- Assignment
Show all lines of the entries in which the word "norm" is found.

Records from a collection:
= Beginning of Section =
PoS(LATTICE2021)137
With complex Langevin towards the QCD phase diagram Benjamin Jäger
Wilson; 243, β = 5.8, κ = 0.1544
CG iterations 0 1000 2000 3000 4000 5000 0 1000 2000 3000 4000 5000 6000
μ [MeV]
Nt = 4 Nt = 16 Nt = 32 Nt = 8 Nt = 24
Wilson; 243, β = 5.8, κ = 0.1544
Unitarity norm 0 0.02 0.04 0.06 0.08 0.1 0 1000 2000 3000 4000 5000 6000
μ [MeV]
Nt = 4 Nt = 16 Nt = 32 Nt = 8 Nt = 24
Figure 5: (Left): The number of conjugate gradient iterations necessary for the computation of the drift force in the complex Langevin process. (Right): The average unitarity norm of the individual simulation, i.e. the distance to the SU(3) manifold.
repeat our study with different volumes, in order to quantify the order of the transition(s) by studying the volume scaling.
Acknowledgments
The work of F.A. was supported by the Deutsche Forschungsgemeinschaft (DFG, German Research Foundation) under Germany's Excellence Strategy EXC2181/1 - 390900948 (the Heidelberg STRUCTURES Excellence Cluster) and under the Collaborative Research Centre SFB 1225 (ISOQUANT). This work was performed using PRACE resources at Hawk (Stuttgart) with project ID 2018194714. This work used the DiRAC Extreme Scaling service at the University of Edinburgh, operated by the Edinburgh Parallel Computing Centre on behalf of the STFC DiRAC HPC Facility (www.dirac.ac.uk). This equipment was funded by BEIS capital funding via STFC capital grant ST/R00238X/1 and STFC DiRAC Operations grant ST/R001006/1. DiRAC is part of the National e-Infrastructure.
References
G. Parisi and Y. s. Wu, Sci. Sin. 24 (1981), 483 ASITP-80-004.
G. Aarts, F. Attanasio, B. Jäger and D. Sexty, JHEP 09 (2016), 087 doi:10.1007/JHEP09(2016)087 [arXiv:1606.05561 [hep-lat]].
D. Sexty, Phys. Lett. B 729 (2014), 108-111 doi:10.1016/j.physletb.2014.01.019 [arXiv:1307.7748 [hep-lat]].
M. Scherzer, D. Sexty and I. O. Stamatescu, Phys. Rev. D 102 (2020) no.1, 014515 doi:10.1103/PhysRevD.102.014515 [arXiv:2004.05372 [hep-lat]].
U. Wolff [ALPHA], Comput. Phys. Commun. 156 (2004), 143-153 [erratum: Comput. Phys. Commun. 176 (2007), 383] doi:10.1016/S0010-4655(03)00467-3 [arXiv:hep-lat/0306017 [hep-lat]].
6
= End of Section =
- Answer for this exercise
Unitarity norm 0 0.02 0.04 0.06 0.08 0.1 0 1000 2000 3000 4000 5000 6000
Figure 5: (Left): The number of conjugate gradient iterations necessary for the computation of the drift force in the complex Langevin process. (Right): The average unitarity norm of the individual simulation, i.e. the distance to the SU(3) manifold.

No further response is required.